* Activity *
All of the data that follows is to be printed exactly, without pictures.

* Records supplied *
★ ★ ★

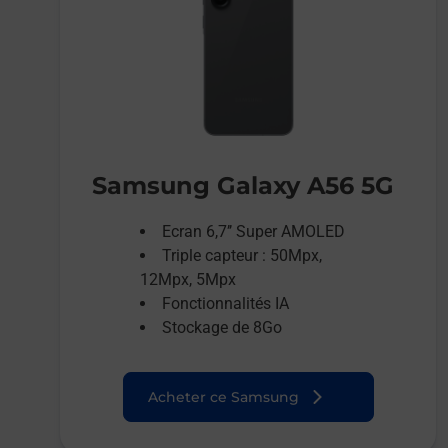
Samsung Galaxy A56 5G
Ecran 6,7’’ Super AMOLED
Triple capteur : 50Mpx,
12Mpx, 5Mpx
Fonctionnalités IA
Stockage de 8Go
Acheter ce Samsung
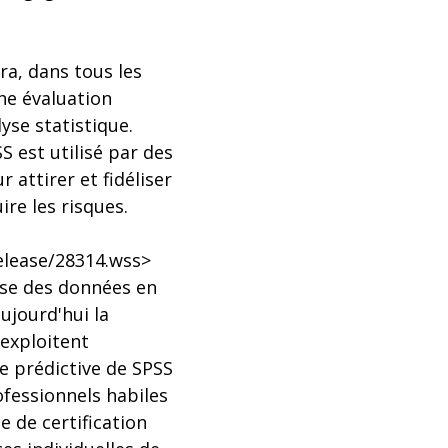
ra, dans tous les
ne évaluation
yse statistique.
S est utilisé par des
 attirer et fidéliser
ire les risques.
elease/28314.wss>
yse des données en
ujourd'hui la
 exploitent
e prédictive de SPSS
ofessionnels habiles
 de certification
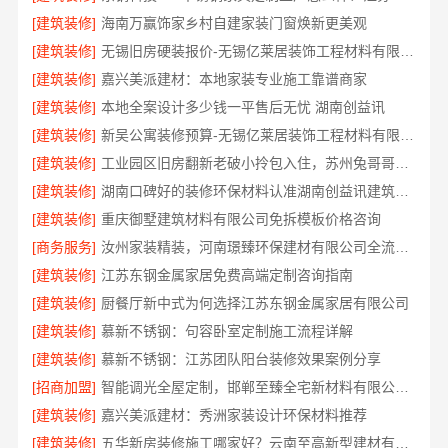
[建筑装修]
海南万赢饰家乡村自建家装门窗焕新更美观
[建筑装修]
无锡旧房硬装报价-无锡亿莱居装饰工程材料有限公司
[建筑装修]
嘉兴美派建材：本地家装专业施工靠谱商家
[建筑装修]
本地全案设计多少钱一平售后无忧 湖南创益讯
[建筑装修]
新吴公寓装修预算-无锡亿莱居装饰工程材料有限公司
[建筑装修]
工业园区旧房翻新老破小拎包入住，苏州兔哥哥智装新材料有限公司省心全包
[建筑装修]
湖南口碑好的装修环保材料认准湖南创益讯建筑有限公司
[建筑装修]
重庆御墅建筑材料有限公司免拆模板价格咨询
[商务服务]
汝州家装精装，河南璟臻环保建材有限公司全流程一体化服务
[建筑装修]
江苏东钢金属家居免费高端定制咨询指南
[建筑装修]
厨餐厅新中式为何选择江苏东钢金属家居有限公司
[建筑装修]
慕新不锈钢：句容卧室定制施工流程详解
[建筑装修]
慕新不锈钢：江苏团队阳台装修效果案例分享
[招商加盟]
智能调光全屋定制，邯郸至臻全宅新材料有限公司轻奢美学体验
[建筑装修]
嘉兴美派建材：秀洲家装设计环保材料推荐
[建筑装修]
五华新房装修施工哪家好？云南至高新型建材有限公司值得信赖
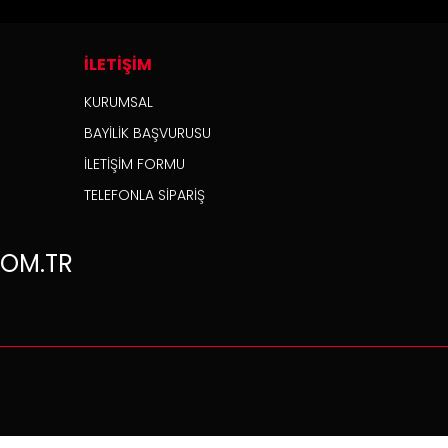
İLETİŞİM
KURUMSAL
BAYİLİK BAŞVURUSU
İLETİŞİM FORMU
TELEFONLA SİPARİŞ
OM.TR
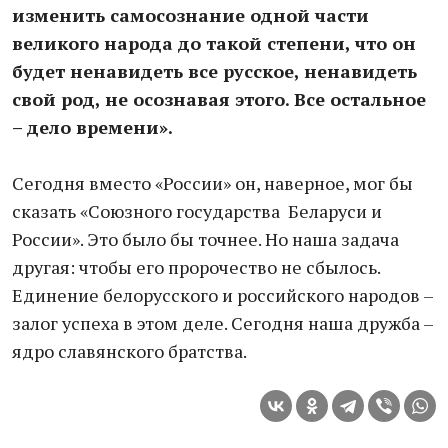
изменить самосознание одной части
великого народа до такой степени, что он
будет ненавидеть все русское, ненавидеть
свой род, не осознавая этого. Все остальное
– дело времени».
Сегодня вместо «России» он, наверное, мог бы
сказать «Союзного государства Беларуси и
России». Это было бы точнее. Но наша задача
другая: чтобы его пророчество не сбылось.
Единение белорусского и российского народов –
залог успеха в этом деле. Сегодня наша дружба –
ядро славянского братства.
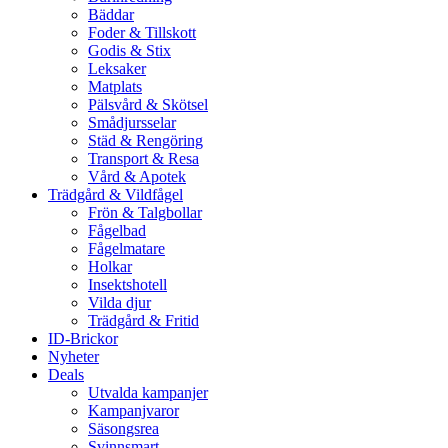
Bäddar
Foder & Tillskott
Godis & Stix
Leksaker
Matplats
Pälsvård & Skötsel
Smådjursselar
Städ & Rengöring
Transport & Resa
Vård & Apotek
Trädgård & Vildfågel
Frön & Talgbollar
Fågelbad
Fågelmatare
Holkar
Insektshotell
Vilda djur
Trädgård & Fritid
ID-Brickor
Nyheter
Deals
Utvalda kampanjer
Kampanjvaror
Säsongsrea
Svinnsmart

★ ★ ★

* Solution for this task *
Samsung Galaxy A56 5G
Ecran 6,7’’ Super AMOLED
Triple capteur : 50Mpx,
12Mpx, 5Mpx
Fonctionnalités IA
Stockage de 8Go
Acheter ce Samsung
ra, dans tous les
ne évaluation
yse statistique.
S est utilisé par des
 attirer et fidéliser
ire les risques.
elease/28314.wss>
yse des données en
ujourd'hui la
 exploitent
e prédictive de SPSS
ofessionnels habiles
 de certification
[建筑装修]
海南万赢饰家乡村自建家装门窗焕新更美观
[建筑装修]
无锡旧房硬装报价-无锡亿莱居装饰工程材料有限公司
[建筑装修]
嘉兴美派建材：本地家装专业施工靠谱商家
[建筑装修]
本地全案设计多少钱一平售后无忧 湖南创益讯
[建筑装修]
新吴公寓装修预算-无锡亿莱居装饰工程材料有限公司
[建筑装修]
工业园区旧房翻新老破小拎包入住，苏州兔哥哥智装新材料有限公司省心全包
[建筑装修]
湖南口碑好的装修环保材料认准湖南创益讯建筑有限公司
[建筑装修]
重庆御墅建筑材料有限公司免拆模板价格咨询
[商务服务]
汝州家装精装，河南璟臻环保建材有限公司全流程一体化服务
[建筑装修]
江苏东钢金属家居免费高端定制咨询指南
[建筑装修]
厨餐厅新中式为何选择江苏东钢金属家居有限公司
[建筑装修]
慕新不锈钢：句容卧室定制施工流程详解
[建筑装修]
慕新不锈钢：江苏团队阳台装修效果案例分享
[招商加盟]
智能调光全屋定制，邯郸至臻全宅新材料有限公司轻奢美学体验
[建筑装修]
嘉兴美派建材：秀洲家装设计环保材料推荐
[建筑装修]
五华新房装修施工哪家好？云南至高新型建材有限公司值得信赖
İLETİŞİM
KURUMSAL
BAYİLİK BAŞVURUSU
İLETİŞİM FORMU
TELEFONLA SİPARİŞ
OM.TR
изменить самосознание одной части
великого народа до такой степени, что он
будет ненавидеть все русское, ненавидеть
свой род, не осознавая этого. Все остальное
– дело времени».
Сегодня вместо «России» он, наверное, мог бы
сказать «Союзного государства Беларуси и
России». Это было бы точнее. Но наша задача
другая: чтобы его пророчество не сбылось.
Единение белорусского и российского народов –
залог успеха в этом деле. Сегодня наша дружба –
ядро славянского братства.
Bäddar
Foder & Tillskott
Godis & Stix
Leksaker
Matplats
Pälsvård & Skötsel
Smådjursselar
Städ & Rengöring
Transport & Resa
Vård & Apotek
Trädgård & Vildfågel
Frön & Talgbollar
Fågelbad
Fågelmatare
Holkar
Insektshotell
Vilda djur
Trädgård & Fritid
ID-Brickor
Nyheter
Deals
Utvalda kampanjer
Kampanjvaror
Säsongsrea
Svinnsmart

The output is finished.